Kinderalimentatie en jongmeerderjarige kinderen

Ouders zijn wettelijk verplicht om hun kinderen tot 21 jaar te onderhouden en moeten voorzien in de kosten van levensonderhoud en studie van hun kinderen dmv kinderalimentatie. Over deze onderhoudsplicht bestaan bij gescheiden ouders misverstanden.

Kinderalimentatie: van rechtswege

Als een kind 18 jaar en hierdoor meerderjarig wordt, wordt de verschuldigde kinderalimentatie aan de ouder van rechtswege omgezet in een door de ouder aan het kind verschuldigde bijdrage in de kosten van levensonderhoud en studie. Bij scheiding kunnen ouders hebben afgesproken dat de ouder die het bedrag is verschuldigd toch aan de andere ouder blijft voldoen zolang het kind thuis woont.

Kosten van levensonderhoud en studie

Met kosten van levensonderhoud en studie wordt hetzelfde bedoeld als met kosten van opvoeding en verzorging die de ouder van de andere ouder ontvangt zolang het kind minderjarig is en nog bij hem of haar woont. Het bedrag aan levensonderhoud en studie wordt telkens volgens wettelijke indexering jaarlijks op 1 januari verhoogd net als het bedrag aan kinderalimentatie dat tot 18-jarige leeftijd is verschuldigd.

Normen voor behoefte

Voor minderjarige kinderen tot 18 jaar is een berekeningssysteem ontwikkeld om de behoefte van het kind vast te stellen, zogenaamde Tremanormen, gebaseerd op NIBUD-tabellen kosten kinderen. Zolang een kind 18 tot 21 jaar is en nog voortgezet onderwijs volgt, kan het bedrag dat voorheen is voldaan, na het bereiken van 18 jaar worden gehanteerd.

Anders dan voor minderjarige kinderen, is voor de behoefte van kinderen van 18 en ouder die studeren geen systeem ontwikkeld.

Voor de behoeftebepaling wordt doorgaans voor studerenden van 18 jaar en ouder aansluiting gezocht bij de zogenaamde WSF-norm. In deze norm zijn bedragen verdisconteerd als levensonderhoud, premie ziektekosten en studiekosten.

• • • • •

> [OPDRACHT A] Noem alle bedragen die volgens de tekst over kinderalimentatie in de WSF-norm zijn verdisconteerd.

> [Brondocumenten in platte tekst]
• • • • •

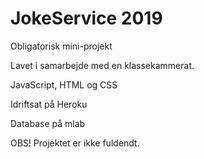 # JokeService 2019
Obligatorisk mini-projekt

Lavet i samarbejde med en klassekammerat.

JavaScript, HTML og CSS

Idriftsat på Heroku

Database på mlab

OBS! Projektet er ikke fuldendt.
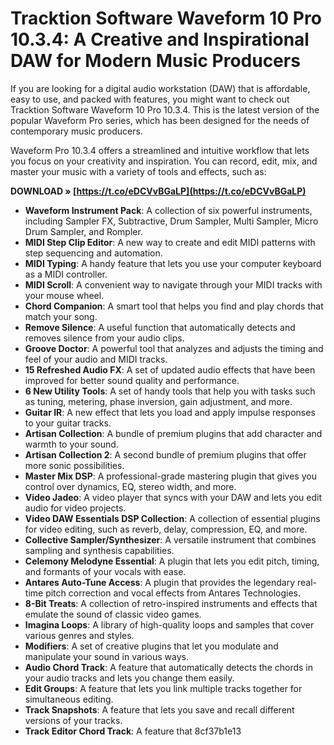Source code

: 
 
# Tracktion Software Waveform 10 Pro 10.3.4: A Creative and Inspirational DAW for Modern Music Producers
  
If you are looking for a digital audio workstation (DAW) that is affordable, easy to use, and packed with features, you might want to check out Tracktion Software Waveform 10 Pro 10.3.4. This is the latest version of the popular Waveform Pro series, which has been designed for the needs of contemporary music producers.
  
Waveform Pro 10.3.4 offers a streamlined and intuitive workflow that lets you focus on your creativity and inspiration. You can record, edit, mix, and master your music with a variety of tools and effects, such as:
 
**DOWNLOAD » [https://t.co/eDCVvBGaLP](https://t.co/eDCVvBGaLP)**


  
- **Waveform Instrument Pack**: A collection of six powerful instruments, including Sampler FX, Subtractive, Drum Sampler, Multi Sampler, Micro Drum Sampler, and Rompler.
- **MIDI Step Clip Editor**: A new way to create and edit MIDI patterns with step sequencing and automation.
- **MIDI Typing**: A handy feature that lets you use your computer keyboard as a MIDI controller.
- **MIDI Scroll**: A convenient way to navigate through your MIDI tracks with your mouse wheel.
- **Chord Companion**: A smart tool that helps you find and play chords that match your song.
- **Remove Silence**: A useful function that automatically detects and removes silence from your audio clips.
- **Groove Doctor**: A powerful tool that analyzes and adjusts the timing and feel of your audio and MIDI tracks.
- **15 Refreshed Audio FX**: A set of updated audio effects that have been improved for better sound quality and performance.
- **6 New Utility Tools**: A set of handy tools that help you with tasks such as tuning, metering, phase inversion, gain adjustment, and more.
- **Guitar IR**: A new effect that lets you load and apply impulse responses to your guitar tracks.
- **Artisan Collection**: A bundle of premium plugins that add character and warmth to your sound.
- **Artisan Collection 2**: A second bundle of premium plugins that offer more sonic possibilities.
- **Master Mix DSP**: A professional-grade mastering plugin that gives you control over dynamics, EQ, stereo width, and more.
- **Video Jadeo**: A video player that syncs with your DAW and lets you edit audio for video projects.
- **Video DAW Essentials DSP Collection**: A collection of essential plugins for video editing, such as reverb, delay, compression, EQ, and more.
- **Collective Sampler/Synthesizer**: A versatile instrument that combines sampling and synthesis capabilities.
- **Celemony Melodyne Essential**: A plugin that lets you edit pitch, timing, and formants of your vocals with ease.
- **Antares Auto-Tune Access**: A plugin that provides the legendary real-time pitch correction and vocal effects from Antares Technologies.
- **8-Bit Treats**: A collection of retro-inspired instruments and effects that emulate the sound of classic video games.
- **Imagina Loops**: A library of high-quality loops and samples that cover various genres and styles.
- **Modifiers**: A set of creative plugins that let you modulate and manipulate your sound in various ways.
- **Audio Chord Track**: A feature that automatically detects the chords in your audio tracks and lets you change them easily.
- **Edit Groups**: A feature that lets you link multiple tracks together for simultaneous editing.
- **Track Snapshots**: A feature that lets you save and recall different versions of your tracks.
- **Track Editor Chord Track**: A feature that 8cf37b1e13


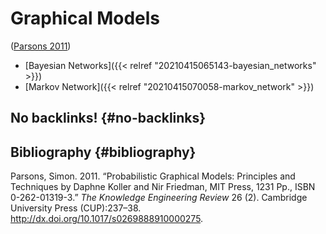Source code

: # Graphical Models


([Parsons 2011](#org3705fa8))

-   [Bayesian Networks]({{< relref "20210415065143-bayesian_networks" >}})
-   [Markov Network]({{< relref "20210415070058-markov_network" >}})


## No backlinks! {#no-backlinks}


## Bibliography {#bibliography}

<a id="org3705fa8"></a>Parsons, Simon. 2011. “Probabilistic Graphical Models: Principles and Techniques by Daphne Koller and Nir Friedman, MIT Press, 1231 Pp., ISBN 0-262-01319-3.” _The Knowledge Engineering Review_ 26 (2). Cambridge University Press (CUP):237–38. <http://dx.doi.org/10.1017/s0269888910000275>.

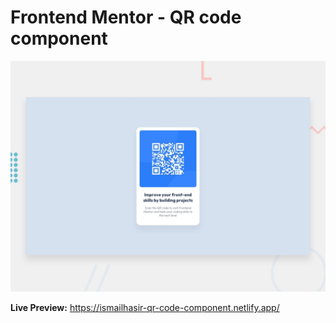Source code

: # Frontend Mentor - QR code component

![Design preview for the QR code component coding challenge](./preview.jpg)

**Live Preview:**
https://ismailhasir-qr-code-component.netlify.app/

• • • • •

> [OPDRACHT B] Geef uit de gegevens de regels vanaf de regel met "([Parsons 2011](#org3705fa8))" tot en met het einde van de gegevens precies terug, beide grenzen inbegrepen. Laat de afbeeldingen weg.

> [UITWERKING A]
- levensonderhoud
- premie ziektekosten
- studiekosten

> [UITWERKING B]
([Parsons 2011](#org3705fa8))

-   [Bayesian Networks]({{< relref "20210415065143-bayesian_networks" >}})
-   [Markov Network]({{< relref "20210415070058-markov_network" >}})


## No backlinks! {#no-backlinks}


## Bibliography {#bibliography}

<a id="org3705fa8"></a>Parsons, Simon. 2011. “Probabilistic Graphical Models: Principles and Techniques by Daphne Koller and Nir Friedman, MIT Press, 1231 Pp., ISBN 0-262-01319-3.” _The Knowledge Engineering Review_ 26 (2). Cambridge University Press (CUP):237–38. <http://dx.doi.org/10.1017/s0269888910000275>.

Source code

: # Frontend Mentor - QR code component

![Design preview for the QR code component coding challenge](./preview.jpg)

**Live Preview:**
https://ismailhasir-qr-code-component.netlify.app/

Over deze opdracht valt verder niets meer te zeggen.